## AIM OF THE EXERCISE
Below are the records; copy out every line that holds the word "zwei".

## RECORDS FOR THE TASK
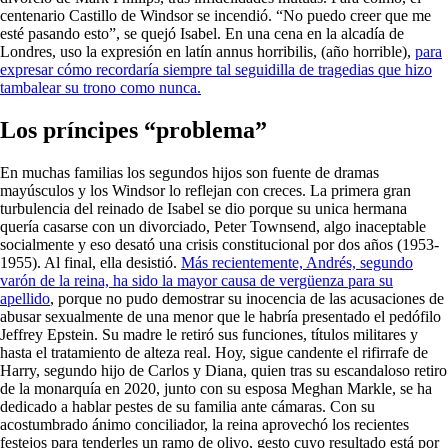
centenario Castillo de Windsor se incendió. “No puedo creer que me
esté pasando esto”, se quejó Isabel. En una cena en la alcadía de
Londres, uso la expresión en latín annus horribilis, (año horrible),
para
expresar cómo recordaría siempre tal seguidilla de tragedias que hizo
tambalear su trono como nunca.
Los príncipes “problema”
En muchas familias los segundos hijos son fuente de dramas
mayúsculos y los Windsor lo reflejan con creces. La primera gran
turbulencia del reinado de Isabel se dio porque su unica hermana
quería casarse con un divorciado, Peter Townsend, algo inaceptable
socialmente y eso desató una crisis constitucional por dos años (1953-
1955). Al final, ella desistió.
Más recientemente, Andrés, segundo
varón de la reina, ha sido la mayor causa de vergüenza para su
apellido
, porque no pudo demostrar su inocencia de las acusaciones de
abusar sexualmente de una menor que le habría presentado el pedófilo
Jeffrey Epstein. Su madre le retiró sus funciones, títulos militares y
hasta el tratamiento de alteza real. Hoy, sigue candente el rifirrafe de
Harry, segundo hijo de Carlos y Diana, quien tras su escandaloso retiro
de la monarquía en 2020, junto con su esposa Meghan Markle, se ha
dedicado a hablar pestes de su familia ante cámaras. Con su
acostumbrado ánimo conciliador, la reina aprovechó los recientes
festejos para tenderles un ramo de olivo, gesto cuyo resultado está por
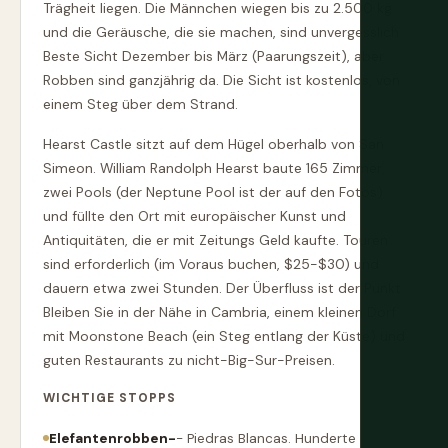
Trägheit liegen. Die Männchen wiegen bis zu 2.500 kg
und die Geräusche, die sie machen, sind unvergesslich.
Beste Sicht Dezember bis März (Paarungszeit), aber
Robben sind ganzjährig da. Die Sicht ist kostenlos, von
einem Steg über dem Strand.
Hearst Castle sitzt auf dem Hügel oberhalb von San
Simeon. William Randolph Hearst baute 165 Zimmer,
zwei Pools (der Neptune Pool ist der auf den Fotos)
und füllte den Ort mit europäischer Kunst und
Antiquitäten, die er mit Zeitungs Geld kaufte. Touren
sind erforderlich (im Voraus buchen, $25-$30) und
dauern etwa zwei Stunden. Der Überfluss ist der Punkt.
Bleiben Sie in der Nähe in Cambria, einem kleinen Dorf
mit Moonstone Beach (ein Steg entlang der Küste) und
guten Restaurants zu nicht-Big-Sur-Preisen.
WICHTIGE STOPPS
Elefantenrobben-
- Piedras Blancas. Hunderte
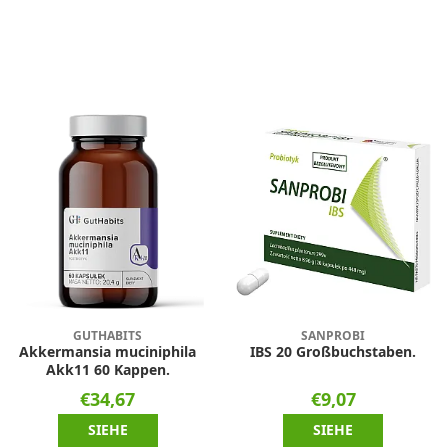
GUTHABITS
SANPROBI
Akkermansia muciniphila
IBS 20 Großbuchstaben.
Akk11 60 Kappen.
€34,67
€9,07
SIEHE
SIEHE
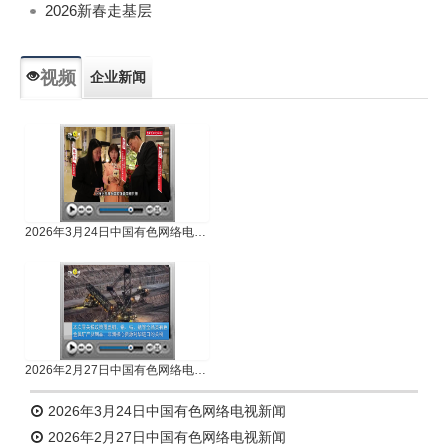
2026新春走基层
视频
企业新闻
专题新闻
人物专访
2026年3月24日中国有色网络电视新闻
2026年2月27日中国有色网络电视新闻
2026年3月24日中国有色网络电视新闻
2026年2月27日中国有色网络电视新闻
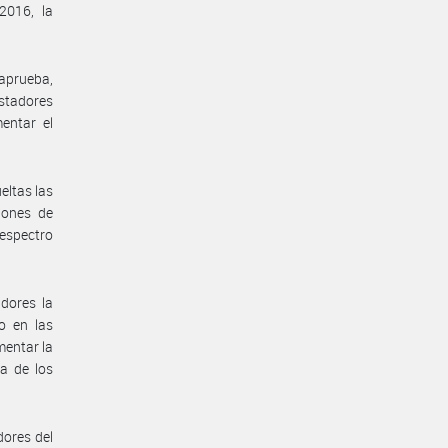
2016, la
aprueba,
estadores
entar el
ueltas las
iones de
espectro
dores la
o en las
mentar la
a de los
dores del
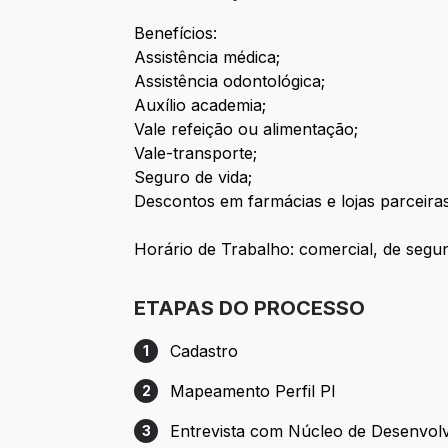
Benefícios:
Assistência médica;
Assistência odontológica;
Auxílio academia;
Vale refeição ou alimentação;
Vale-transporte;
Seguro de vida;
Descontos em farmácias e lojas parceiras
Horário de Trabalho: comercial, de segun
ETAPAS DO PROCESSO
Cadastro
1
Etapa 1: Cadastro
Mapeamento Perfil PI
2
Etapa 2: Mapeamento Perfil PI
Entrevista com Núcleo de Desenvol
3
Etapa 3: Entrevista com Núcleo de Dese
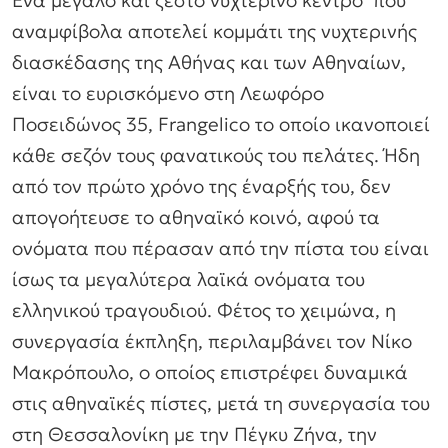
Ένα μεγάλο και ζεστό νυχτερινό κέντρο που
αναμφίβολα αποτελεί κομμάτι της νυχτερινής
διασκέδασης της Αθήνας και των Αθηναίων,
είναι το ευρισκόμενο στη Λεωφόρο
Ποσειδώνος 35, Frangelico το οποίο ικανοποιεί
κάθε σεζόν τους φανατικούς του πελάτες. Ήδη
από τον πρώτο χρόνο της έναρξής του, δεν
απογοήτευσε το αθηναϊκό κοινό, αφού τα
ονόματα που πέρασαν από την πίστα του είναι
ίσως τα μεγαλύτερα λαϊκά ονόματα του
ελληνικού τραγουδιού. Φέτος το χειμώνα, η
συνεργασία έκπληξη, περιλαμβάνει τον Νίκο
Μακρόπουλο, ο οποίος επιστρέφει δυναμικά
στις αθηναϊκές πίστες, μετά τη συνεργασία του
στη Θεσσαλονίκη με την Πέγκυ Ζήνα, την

## EXERCISE SOLUTION
zwei Pools (der Neptune Pool ist der auf den Fotos)
dauern etwa zwei Stunden. Der Überfluss ist der Punkt.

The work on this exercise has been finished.